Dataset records
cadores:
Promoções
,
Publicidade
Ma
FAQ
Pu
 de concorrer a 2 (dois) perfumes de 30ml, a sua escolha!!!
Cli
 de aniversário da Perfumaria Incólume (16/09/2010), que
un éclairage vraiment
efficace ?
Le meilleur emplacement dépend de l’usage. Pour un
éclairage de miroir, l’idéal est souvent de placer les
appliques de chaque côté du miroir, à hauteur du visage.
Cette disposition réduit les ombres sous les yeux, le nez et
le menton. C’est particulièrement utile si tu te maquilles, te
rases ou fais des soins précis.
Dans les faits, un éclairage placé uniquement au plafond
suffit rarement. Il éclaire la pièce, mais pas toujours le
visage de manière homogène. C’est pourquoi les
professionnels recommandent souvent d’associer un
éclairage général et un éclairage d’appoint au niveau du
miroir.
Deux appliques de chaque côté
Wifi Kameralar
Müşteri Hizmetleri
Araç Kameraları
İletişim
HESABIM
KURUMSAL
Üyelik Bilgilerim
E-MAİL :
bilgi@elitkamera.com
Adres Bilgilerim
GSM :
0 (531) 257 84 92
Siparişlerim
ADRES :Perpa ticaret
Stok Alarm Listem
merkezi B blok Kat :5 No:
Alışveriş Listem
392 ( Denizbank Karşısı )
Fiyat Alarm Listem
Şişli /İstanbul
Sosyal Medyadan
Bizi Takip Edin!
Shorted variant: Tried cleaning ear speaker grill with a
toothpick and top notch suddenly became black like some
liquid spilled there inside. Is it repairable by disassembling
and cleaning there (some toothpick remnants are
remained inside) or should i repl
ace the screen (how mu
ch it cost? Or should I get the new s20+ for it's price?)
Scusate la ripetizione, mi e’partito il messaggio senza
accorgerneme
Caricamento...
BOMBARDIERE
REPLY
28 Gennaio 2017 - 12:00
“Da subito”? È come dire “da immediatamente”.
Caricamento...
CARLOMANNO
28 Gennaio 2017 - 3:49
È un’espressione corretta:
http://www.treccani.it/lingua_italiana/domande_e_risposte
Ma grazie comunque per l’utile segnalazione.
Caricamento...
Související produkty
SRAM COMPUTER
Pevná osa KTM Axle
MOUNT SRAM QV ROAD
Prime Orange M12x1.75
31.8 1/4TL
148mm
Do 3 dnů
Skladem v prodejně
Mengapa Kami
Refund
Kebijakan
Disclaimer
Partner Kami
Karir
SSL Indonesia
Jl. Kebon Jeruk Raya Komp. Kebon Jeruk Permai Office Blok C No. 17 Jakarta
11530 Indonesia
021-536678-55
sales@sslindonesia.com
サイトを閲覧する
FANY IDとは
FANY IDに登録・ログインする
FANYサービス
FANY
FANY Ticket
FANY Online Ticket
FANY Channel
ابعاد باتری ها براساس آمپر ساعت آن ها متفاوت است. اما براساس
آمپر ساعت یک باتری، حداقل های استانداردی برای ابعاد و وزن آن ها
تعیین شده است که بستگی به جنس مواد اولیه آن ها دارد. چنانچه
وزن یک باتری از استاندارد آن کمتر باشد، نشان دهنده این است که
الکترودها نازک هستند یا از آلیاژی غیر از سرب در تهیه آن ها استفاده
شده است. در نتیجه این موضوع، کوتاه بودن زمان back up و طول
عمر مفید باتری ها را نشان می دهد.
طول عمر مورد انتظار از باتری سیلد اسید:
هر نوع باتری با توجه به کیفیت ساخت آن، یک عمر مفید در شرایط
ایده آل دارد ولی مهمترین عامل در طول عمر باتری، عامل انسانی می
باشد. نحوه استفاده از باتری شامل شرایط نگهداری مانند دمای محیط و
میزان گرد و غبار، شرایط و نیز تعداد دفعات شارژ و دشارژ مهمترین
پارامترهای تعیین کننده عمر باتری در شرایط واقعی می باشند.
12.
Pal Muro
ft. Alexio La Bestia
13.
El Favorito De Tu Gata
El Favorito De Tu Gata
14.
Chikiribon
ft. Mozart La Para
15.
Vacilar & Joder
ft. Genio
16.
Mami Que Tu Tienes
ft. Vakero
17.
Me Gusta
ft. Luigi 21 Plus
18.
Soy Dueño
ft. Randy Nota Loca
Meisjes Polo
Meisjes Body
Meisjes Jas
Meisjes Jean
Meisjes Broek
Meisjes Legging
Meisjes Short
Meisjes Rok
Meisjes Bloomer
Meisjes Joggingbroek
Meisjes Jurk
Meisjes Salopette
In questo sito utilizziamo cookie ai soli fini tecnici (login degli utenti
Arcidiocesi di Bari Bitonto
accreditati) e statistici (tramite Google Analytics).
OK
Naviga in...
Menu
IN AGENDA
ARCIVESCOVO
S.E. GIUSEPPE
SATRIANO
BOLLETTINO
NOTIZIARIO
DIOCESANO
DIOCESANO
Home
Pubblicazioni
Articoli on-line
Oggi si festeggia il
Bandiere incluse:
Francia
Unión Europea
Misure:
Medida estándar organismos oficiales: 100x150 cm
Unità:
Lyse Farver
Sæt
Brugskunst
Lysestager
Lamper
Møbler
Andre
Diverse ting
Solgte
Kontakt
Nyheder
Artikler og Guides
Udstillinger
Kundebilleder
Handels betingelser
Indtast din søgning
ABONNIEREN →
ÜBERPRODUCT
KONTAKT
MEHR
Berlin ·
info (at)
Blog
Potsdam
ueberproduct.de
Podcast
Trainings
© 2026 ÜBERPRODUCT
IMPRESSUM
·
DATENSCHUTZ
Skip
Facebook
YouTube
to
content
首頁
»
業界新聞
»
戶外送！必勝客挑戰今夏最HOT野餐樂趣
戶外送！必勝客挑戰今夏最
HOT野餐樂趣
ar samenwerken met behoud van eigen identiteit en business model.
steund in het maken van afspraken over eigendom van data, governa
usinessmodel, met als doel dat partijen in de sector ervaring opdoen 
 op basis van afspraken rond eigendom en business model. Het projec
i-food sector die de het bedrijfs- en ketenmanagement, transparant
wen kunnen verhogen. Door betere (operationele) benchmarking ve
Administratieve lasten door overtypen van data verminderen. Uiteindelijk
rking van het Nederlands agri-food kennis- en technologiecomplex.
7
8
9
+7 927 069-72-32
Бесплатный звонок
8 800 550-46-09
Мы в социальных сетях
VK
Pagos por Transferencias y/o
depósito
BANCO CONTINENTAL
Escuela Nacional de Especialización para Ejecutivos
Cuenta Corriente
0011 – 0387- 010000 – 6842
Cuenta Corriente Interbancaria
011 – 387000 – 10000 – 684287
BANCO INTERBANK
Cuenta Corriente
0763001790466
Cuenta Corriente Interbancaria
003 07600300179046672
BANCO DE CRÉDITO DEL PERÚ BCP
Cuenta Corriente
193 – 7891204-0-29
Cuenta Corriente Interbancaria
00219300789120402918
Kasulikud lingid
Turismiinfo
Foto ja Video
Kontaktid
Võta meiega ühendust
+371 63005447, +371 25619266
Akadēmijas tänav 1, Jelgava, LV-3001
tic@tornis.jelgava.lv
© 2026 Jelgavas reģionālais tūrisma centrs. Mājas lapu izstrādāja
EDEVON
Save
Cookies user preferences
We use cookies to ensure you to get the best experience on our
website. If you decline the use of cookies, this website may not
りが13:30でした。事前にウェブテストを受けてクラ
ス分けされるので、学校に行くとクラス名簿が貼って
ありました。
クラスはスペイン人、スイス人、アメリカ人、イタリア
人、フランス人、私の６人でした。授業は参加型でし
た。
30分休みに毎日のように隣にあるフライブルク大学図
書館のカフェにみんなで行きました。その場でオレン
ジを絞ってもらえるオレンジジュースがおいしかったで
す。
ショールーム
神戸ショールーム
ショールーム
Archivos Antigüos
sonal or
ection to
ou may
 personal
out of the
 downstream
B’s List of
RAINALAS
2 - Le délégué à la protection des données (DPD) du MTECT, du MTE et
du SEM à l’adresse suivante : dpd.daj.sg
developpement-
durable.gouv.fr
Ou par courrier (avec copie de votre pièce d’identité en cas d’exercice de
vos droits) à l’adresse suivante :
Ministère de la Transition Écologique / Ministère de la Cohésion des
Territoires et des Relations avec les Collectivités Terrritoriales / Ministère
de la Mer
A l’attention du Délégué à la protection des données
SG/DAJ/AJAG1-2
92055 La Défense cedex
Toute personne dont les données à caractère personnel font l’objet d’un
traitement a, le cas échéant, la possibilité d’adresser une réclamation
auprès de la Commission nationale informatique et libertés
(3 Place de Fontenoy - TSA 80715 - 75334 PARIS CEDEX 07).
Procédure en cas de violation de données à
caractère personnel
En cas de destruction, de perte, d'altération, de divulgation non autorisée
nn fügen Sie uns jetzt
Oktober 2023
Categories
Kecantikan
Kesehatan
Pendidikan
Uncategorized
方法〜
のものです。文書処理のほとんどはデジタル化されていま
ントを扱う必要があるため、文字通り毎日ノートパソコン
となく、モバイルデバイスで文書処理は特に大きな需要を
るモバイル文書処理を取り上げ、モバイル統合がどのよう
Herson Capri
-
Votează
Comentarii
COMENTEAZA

▶ **WORK INSTRUCTIONS**
Copy every line of the records above, starting with the first, up to and including the line containing "le menton. C’est".

▶ **SOLUTION BELOW**
cadores:
Promoções
,
Publicidade
Ma
FAQ
Pu
 de concorrer a 2 (dois) perfumes de 30ml, a sua escolha!!!
Cli
 de aniversário da Perfumaria Incólume (16/09/2010), que
un éclairage vraiment
efficace ?
Le meilleur emplacement dépend de l’usage. Pour un
éclairage de miroir, l’idéal est souvent de placer les
appliques de chaque côté du miroir, à hauteur du visage.
Cette disposition réduit les ombres sous les yeux, le nez et
le menton. C’est particulièrement utile si tu te maquilles, te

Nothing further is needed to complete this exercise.